Hilltop Securities generated pre-tax income of $15 million on net revenue of $116 million, for a pre-tax margin of 12.7%, Ford said. He noted that net revenues showed momentum across business lines and that the segment improved pre-tax income by 60% year over year despite a volatile rate backdrop.

  • Public Finance Services: Net revenue of $23.6 million, which Ford said was a modest decline versus a “robust” first quarter last year.
  • Structured Finance: Net revenue of $23.6 million, which Ford said benefited from a “material increase in TBA lock volume” year over year.
  • Wealth management: Results improved versus the prior year’s first quarter from higher advisory and transaction fees, with Ford citing continued organic growth in a competitive environment.
  • Fixed Income Services: Net revenue of $14 million, up 58% year over year, primarily due to strong sales volumes.

Furr said revenue from principal transactions, commissions, and fees increased by $11.2 million, driven primarily by Fixed Income Services as well as growth in wealth management and Structured Finance. He also cautioned that dealer-type securities revenues in Fixed Income Services and Structured Finance “can be volatile from period to period” due to interest rates, market liquidity, and production trends.

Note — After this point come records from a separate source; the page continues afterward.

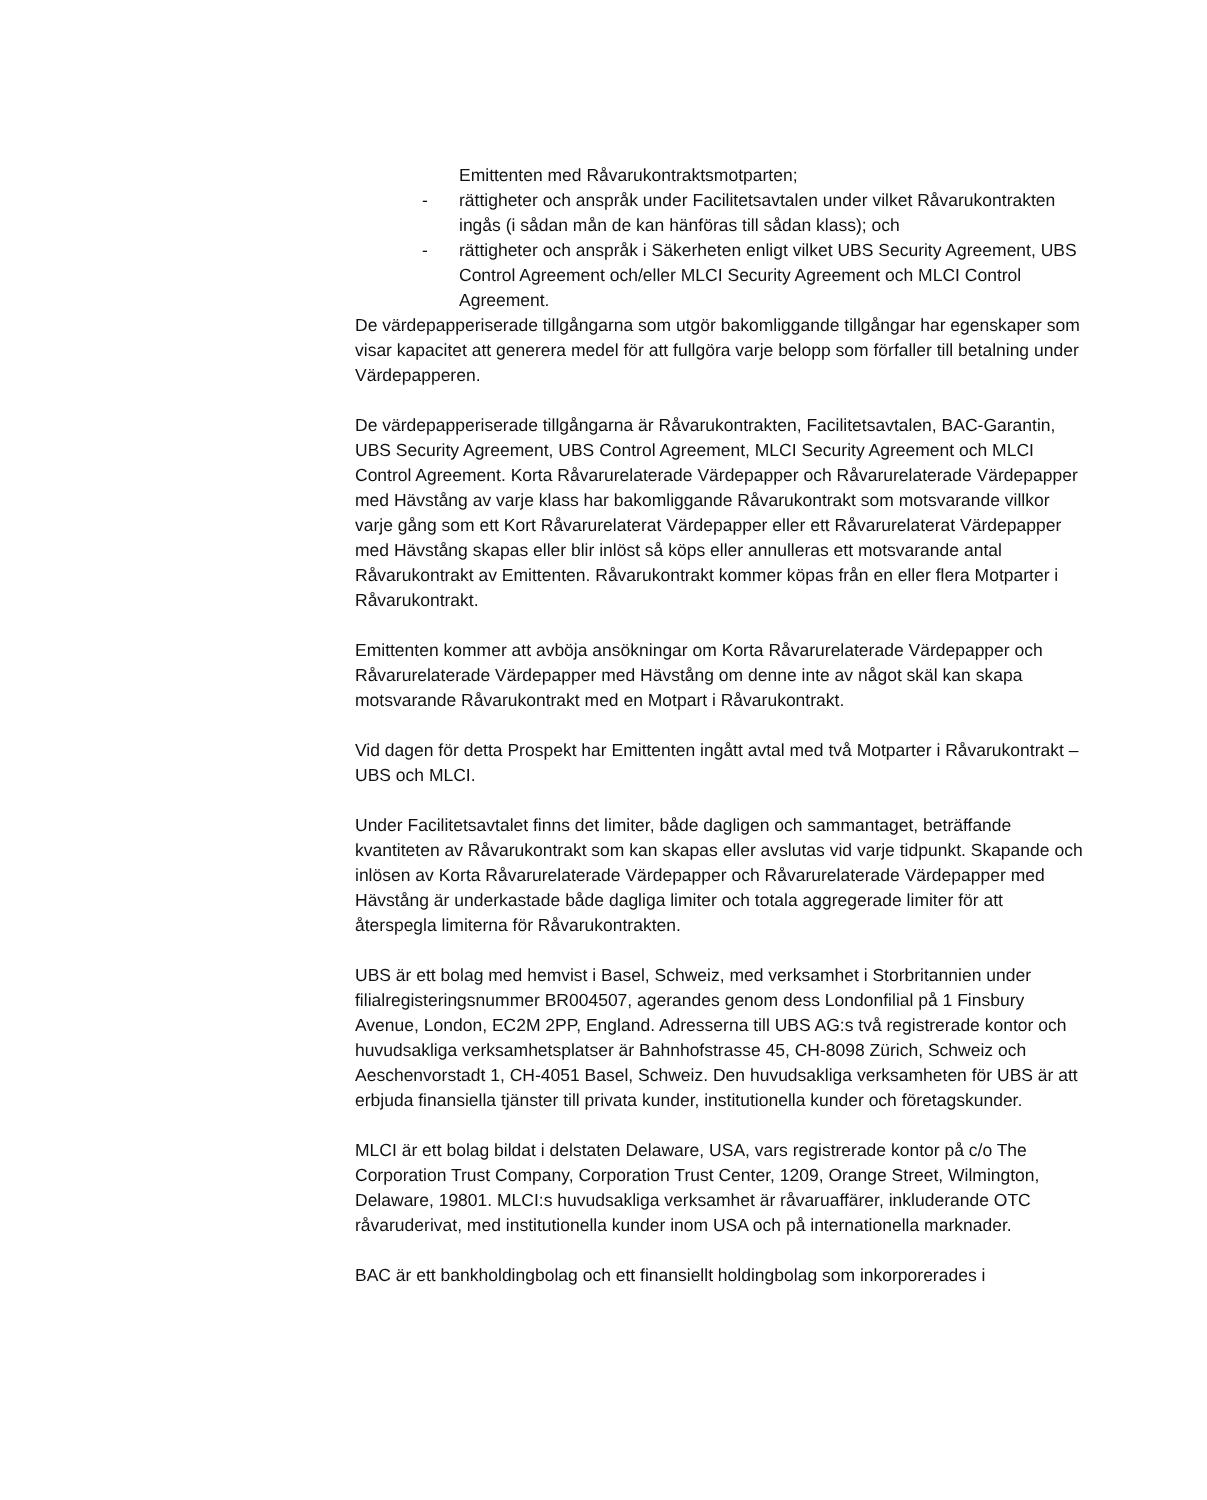Emittenten med Råvarukontraktsmotparten;
- rättigheter och anspråk under Facilitetsavtalen under vilket Råvarukontrakten ingås (i sådan mån de kan hänföras till sådan klass); och
- rättigheter och anspråk i Säkerheten enligt vilket UBS Security Agreement, UBS Control Agreement och/eller MLCI Security Agreement och MLCI Control Agreement.
De värdepapperiserade tillgångarna som utgör bakomliggande tillgångar har egenskaper som visar kapacitet att generera medel för att fullgöra varje belopp som förfaller till betalning under Värdepapperen.
De värdepapperiserade tillgångarna är Råvarukontrakten, Facilitetsavtalen, BAC-Garantin, UBS Security Agreement, UBS Control Agreement, MLCI Security Agreement och MLCI Control Agreement. Korta Råvarurelaterade Värdepapper och Råvarurelaterade Värdepapper med Hävstång av varje klass har bakomliggande Råvarukontrakt som motsvarande villkor varje gång som ett Kort Råvarurelaterat Värdepapper eller ett Råvarurelaterat Värdepapper med Hävstång skapas eller blir inlöst så köps eller annulleras ett motsvarande antal Råvarukontrakt av Emittenten. Råvarukontrakt kommer köpas från en eller flera Motparter i Råvarukontrakt.
Emittenten kommer att avböja ansökningar om Korta Råvarurelaterade Värdepapper och Råvarurelaterade Värdepapper med Hävstång om denne inte av något skäl kan skapa motsvarande Råvarukontrakt med en Motpart i Råvarukontrakt.
Vid dagen för detta Prospekt har Emittenten ingått avtal med två Motparter i Råvarukontrakt – UBS och MLCI.
Under Facilitetsavtalet finns det limiter, både dagligen och sammantaget, beträffande kvantiteten av Råvarukontrakt som kan skapas eller avslutas vid varje tidpunkt. Skapande och inlösen av Korta Råvarurelaterade Värdepapper och Råvarurelaterade Värdepapper med Hävstång är underkastade både dagliga limiter och totala aggregerade limiter för att återspegla limiterna för Råvarukontrakten.
UBS är ett bolag med hemvist i Basel, Schweiz, med verksamhet i Storbritannien under filialregisteringsnummer BR004507, agerandes genom dess Londonfilial på 1 Finsbury Avenue, London, EC2M 2PP, England. Adresserna till UBS AG:s två registrerade kontor och huvudsakliga verksamhetsplatser är Bahnhofstrasse 45, CH-8098 Zürich, Schweiz och Aeschenvorstadt 1, CH-4051 Basel, Schweiz. Den huvudsakliga verksamheten för UBS är att erbjuda finansiella tjänster till privata kunder, institutionella kunder och företagskunder.
MLCI är ett bolag bildat i delstaten Delaware, USA, vars registrerade kontor på c/o The Corporation Trust Company, Corporation Trust Center, 1209, Orange Street, Wilmington, Delaware, 19801. MLCI:s huvudsakliga verksamhet är råvaruaffärer, inkluderande OTC råvaruderivat, med institutionella kunder inom USA och på internationella marknader.
BAC är ett bankholdingbolag och ett finansiellt holdingbolag som inkorporerades i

Credit, capital returns, and 2026 assumptions

Hilltop recorded a $1.8 million provision expense at PlainsCapital Bank, which Ford said was “largely driven by a stressed auto note credit” discussed in prior quarters. Furr added that first-quarter net charge-offs totaled $4.3 million, including $3.6 million tied to write-downs in the auto note finance portfolio. He said non-performing assets increased modestly due largely to “the negative migration of one credit” in the commercial real estate portfolio, while adding, “we do not see any prevailing trends that cause undue concern in our portfolio.”

The allowance for credit losses declined $2.5 million to $89 million, which Furr attributed to modest overall credit quality improvement, including credit rating migration, payoffs, and new loan growth. As of March 31, the ACL-to-total loans HFI ratio was 106 basis points. Furr also said the macroeconomic and geopolitical landscape could drive volatility and uncertainty in future periods and reiterated that CECL-driven allowance levels could be volatile based on loan growth, credit migration, and changes in macroeconomic outlook.

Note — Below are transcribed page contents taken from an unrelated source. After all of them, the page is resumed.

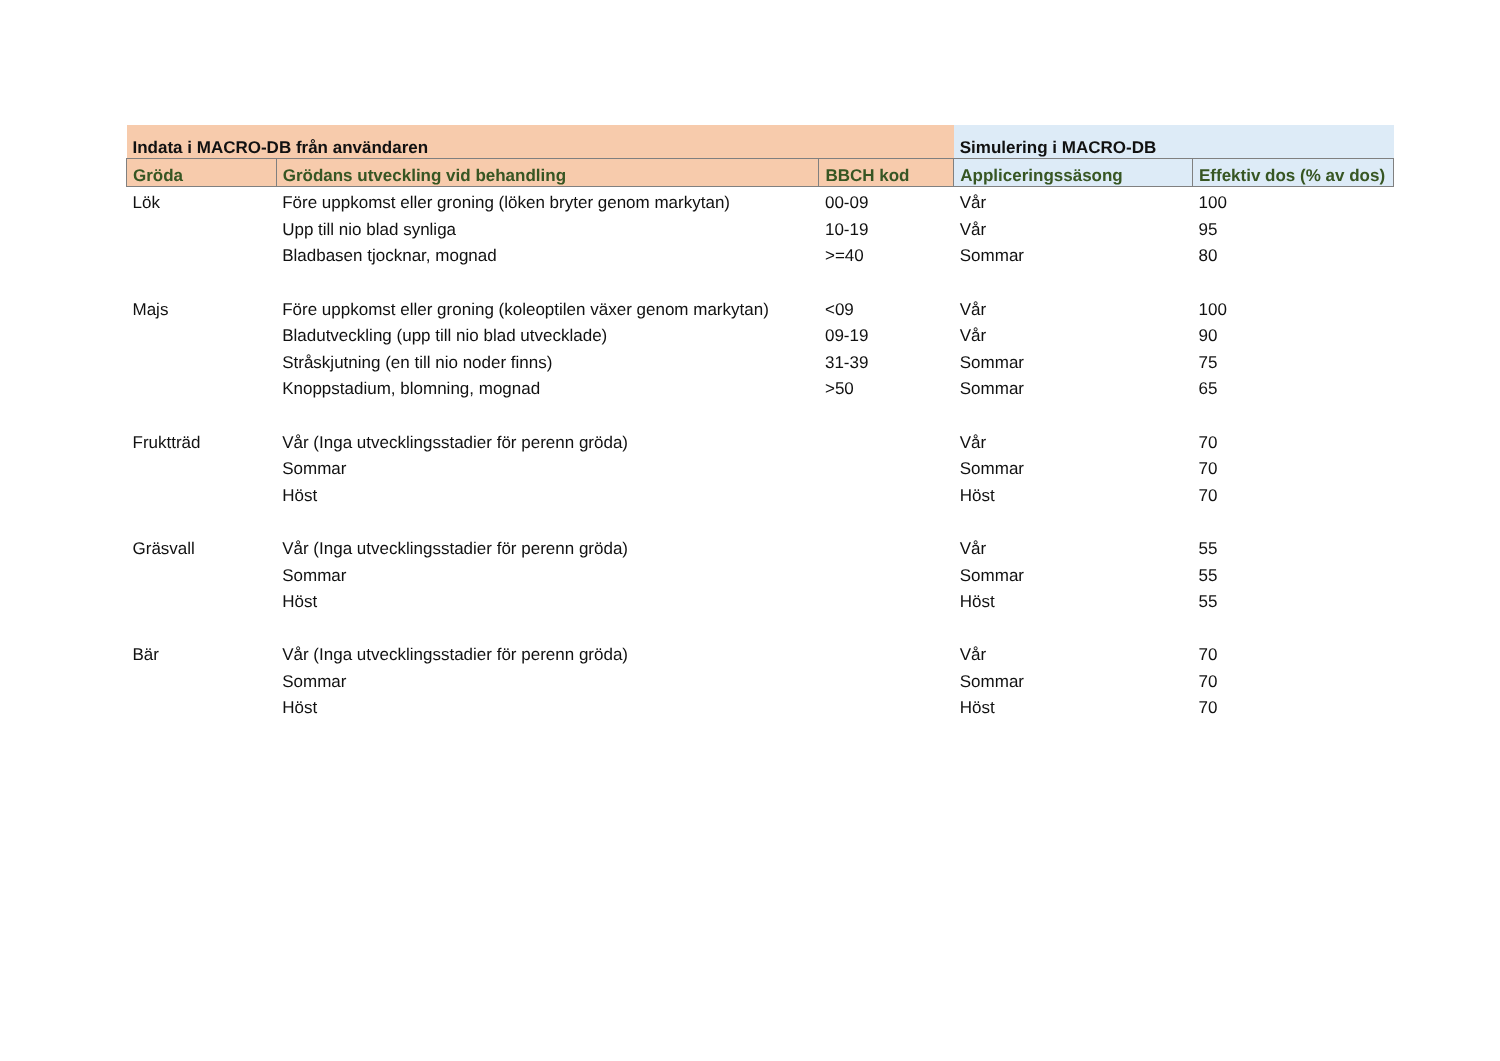| Indata i MACRO-DB från användaren | | | Simulering i MACRO-DB | |
| Gröda | Grödans utveckling vid behandling | BBCH kod | Appliceringssäsong | Effektiv dos (% av dos) |
| Lök | Före uppkomst eller groning (löken bryter genom markytan) | 00-09 | Vår | 100 |
| | Upp till nio blad synliga | 10-19 | Vår | 95 |
| | Bladbasen tjocknar, mognad | >=40 | Sommar | 80 |
| Majs | Före uppkomst eller groning (koleoptilen växer genom markytan) | <09 | Vår | 100 |
| | Bladutveckling (upp till nio blad utvecklade) | 09-19 | Vår | 90 |
| | Stråskjutning (en till nio noder finns) | 31-39 | Sommar | 75 |
| | Knoppstadium, blomning, mognad | >50 | Sommar | 65 |
| Fruktträd | Vår (Inga utvecklingsstadier för perenn gröda) | | Vår | 70 |
| | Sommar | | Sommar | 70 |
| | Höst | | Höst | 70 |
| Gräsvall | Vår (Inga utvecklingsstadier för perenn gröda) | | Vår | 55 |
| | Sommar | | Sommar | 55 |
| | Höst | | Höst | 55 |
| Bär | Vår (Inga utvecklingsstadier för perenn gröda) | | Vår | 70 |
| | Sommar | | Sommar | 70 |
| | Höst | | Höst | 70 |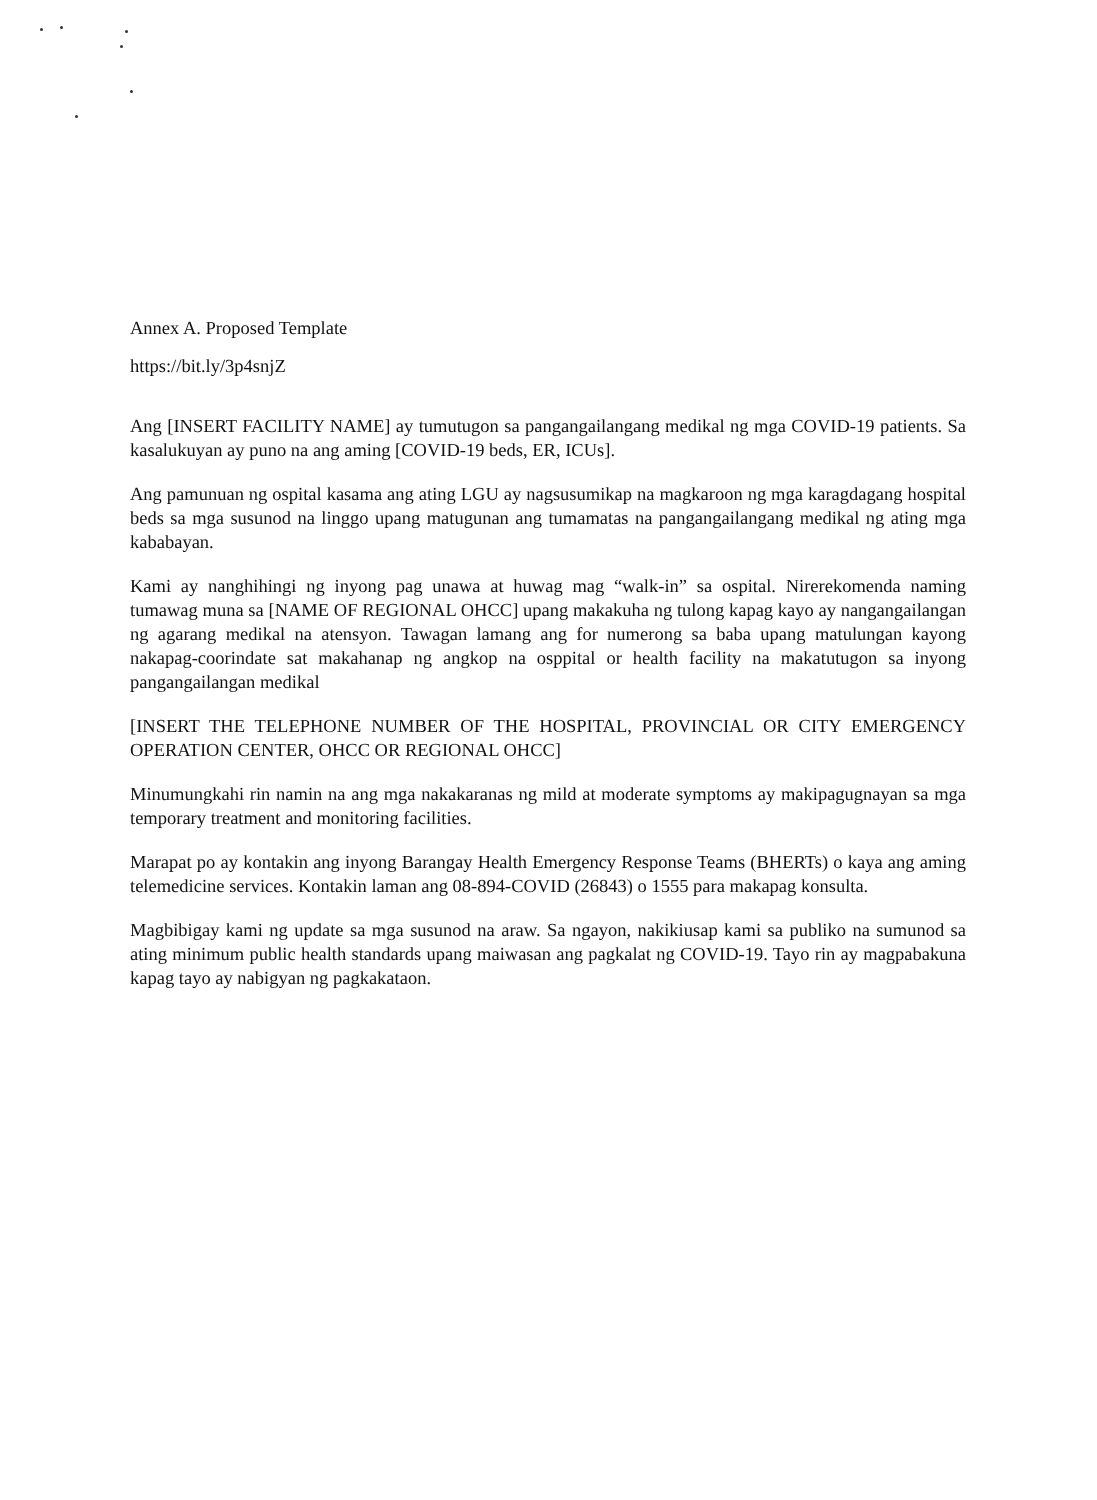Annex A. Proposed Template
https://bit.ly/3p4snjZ
Ang [INSERT FACILITY NAME] ay tumutugon sa pangangailangang medikal ng mga COVID-19 patients. Sa kasalukuyan ay puno na ang aming [COVID-19 beds, ER, ICUs].
Ang pamunuan ng ospital kasama ang ating LGU ay nagsusumikap na magkaroon ng mga karagdagang hospital beds sa mga susunod na linggo upang matugunan ang tumamatas na pangangailangang medikal ng ating mga kababayan.
Kami ay nanghihingi ng inyong pag unawa at huwag mag “walk-in” sa ospital. Nirerekomenda naming tumawag muna sa [NAME OF REGIONAL OHCC] upang makakuha ng tulong kapag kayo ay nangangailangan ng agarang medikal na atensyon. Tawagan lamang ang for numerong sa baba upang matulungan kayong nakapag-coorindate sat makahanap ng angkop na osppital or health facility na makatutugon sa inyong pangangailangan medikal
[INSERT THE TELEPHONE NUMBER OF THE HOSPITAL, PROVINCIAL OR CITY EMERGENCY OPERATION CENTER, OHCC OR REGIONAL OHCC]
Minumungkahi rin namin na ang mga nakakaranas ng mild at moderate symptoms ay makipagugnayan sa mga temporary treatment and monitoring facilities.
Marapat po ay kontakin ang inyong Barangay Health Emergency Response Teams (BHERTs) o kaya ang aming telemedicine services. Kontakin laman ang 08-894-COVID (26843) o 1555 para makapag konsulta.
Magbibigay kami ng update sa mga susunod na araw. Sa ngayon, nakikiusap kami sa publiko na sumunod sa ating minimum public health standards upang maiwasan ang pagkalat ng COVID-19. Tayo rin ay magpabakuna kapag tayo ay nabigyan ng pagkakataon.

On capital, Ford said Hilltop ended the quarter with a Common Equity Tier 1 capital ratio of 19.1% and tangible book value per share of $31.97. The company returned $11.8 million to stockholders through dividends and repurchased $47.5 million in shares during the quarter. Responding to a question on capital priorities, Ford said the company has a $125 million share repurchase authorization for the year and expects activity to be “market dependent,” with an emphasis on consistency. He added that M&A “is always available to us” and would be a priority if there is “the right strategic fit” or a “financially compelling transaction.”

Looking ahead, Furr said the company’s estimates for future net interest income and net interest margin reflect an expectation of “two additional rate reductions in 2026,” and he said that assumption is applied “across all of our businesses consistently.” He added that if no additional cuts occur, net interest income could be $8 million to $10 million higher, and Hilltop Securities could see a “slightly better” revenue outlook.

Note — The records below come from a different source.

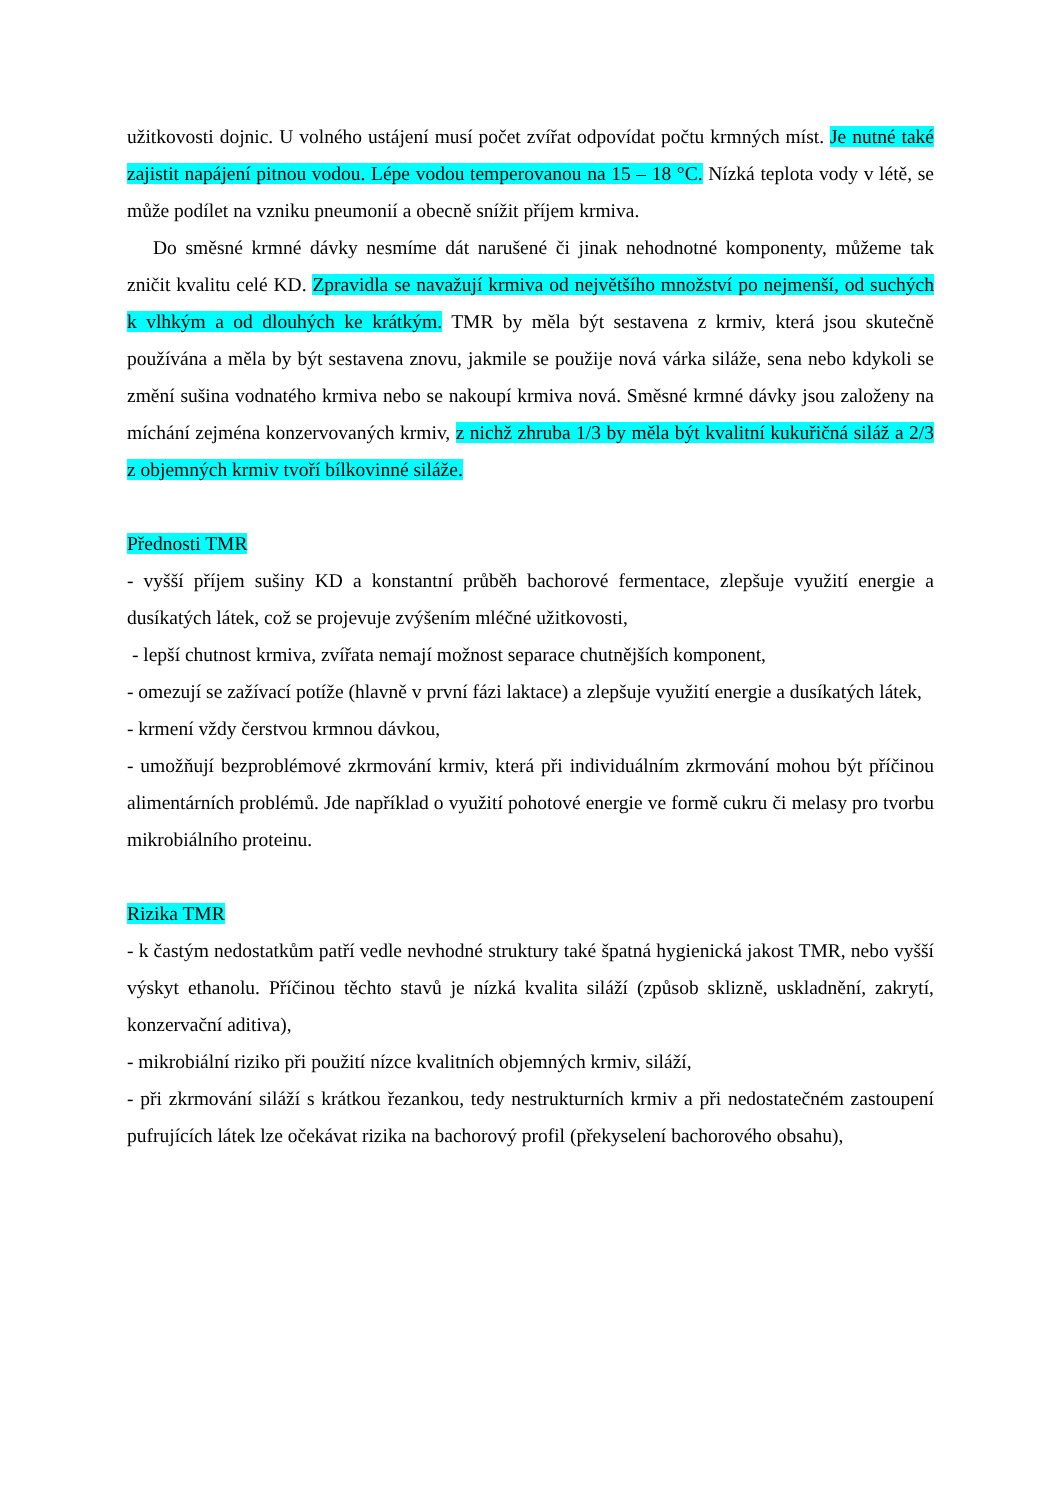užitkovosti dojnic. U volného ustájení musí počet zvířat odpovídat počtu krmných míst. Je nutné také zajistit napájení pitnou vodou. Lépe vodou temperovanou na 15 – 18 °C. Nízká teplota vody v létě, se může podílet na vzniku pneumonií a obecně snížit příjem krmiva.
Do směsné krmné dávky nesmíme dát narušené či jinak nehodnotné komponenty, můžeme tak zničit kvalitu celé KD. Zpravidla se navažují krmiva od největšího množství po nejmenší, od suchých k vlhkým a od dlouhých ke krátkým. TMR by měla být sestavena z krmiv, která jsou skutečně používána a měla by být sestavena znovu, jakmile se použije nová várka siláže, sena nebo kdykoli se změní sušina vodnatého krmiva nebo se nakoupí krmiva nová. Směsné krmné dávky jsou založeny na míchání zejména konzervovaných krmiv, z nichž zhruba 1/3 by měla být kvalitní kukuřičná siláž a 2/3 z objemných krmiv tvoří bílkovinné siláže.
Přednosti TMR
- vyšší příjem sušiny KD a konstantní průběh bachorové fermentace, zlepšuje využití energie a dusíkatých látek, což se projevuje zvýšením mléčné užitkovosti,
- lepší chutnost krmiva, zvířata nemají možnost separace chutnějších komponent,
- omezují se zažívací potíže (hlavně v první fázi laktace) a zlepšuje využití energie a dusíkatých látek,
- krmení vždy čerstvou krmnou dávkou,
- umožňují bezproblémové zkrmování krmiv, která při individuálním zkrmování mohou být příčinou alimentárních problémů. Jde například o využití pohotové energie ve formě cukru či melasy pro tvorbu mikrobiálního proteinu.
Rizika TMR
- k častým nedostatkům patří vedle nevhodné struktury také špatná hygienická jakost TMR, nebo vyšší výskyt ethanolu. Příčinou těchto stavů je nízká kvalita siláží (způsob sklizně, uskladnění, zakrytí, konzervační aditiva),
- mikrobiální riziko při použití nízce kvalitních objemných krmiv, siláží,
- při zkrmování siláží s krátkou řezankou, tedy nestrukturních krmiv a při nedostatečném zastoupení pufrujících látek lze očekávat rizika na bachorový profil (překyselení bachorového obsahu),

On expenses, Furr said noninterest expenses declined $3 million year over year to $248 million and that the company expects expenses excluding variable compensation to remain relatively stable. He said guidance for non-variable expenses assumes normal inflation in personnel and technology service provider costs, alongside continued investments in client-facing resources and technology, including “the deployment of AI where practical.”

About Hilltop NYSE: HTH

Hilltop Holdings, Inc NYSE: HTH is a Dallas, Texas–based financial holding company offering commercial banking, mortgage lending and capital markets services through its three primary subsidiaries: PlainsCapital Corporation, PrimeLending and HilltopSecurities. PlainsCapital provides deposit, lending and treasury management solutions to small and mid-sized businesses, professionals and individuals. PrimeLending specializes in home purchase and refinance loans, serving retail, wholesale and correspondent channels.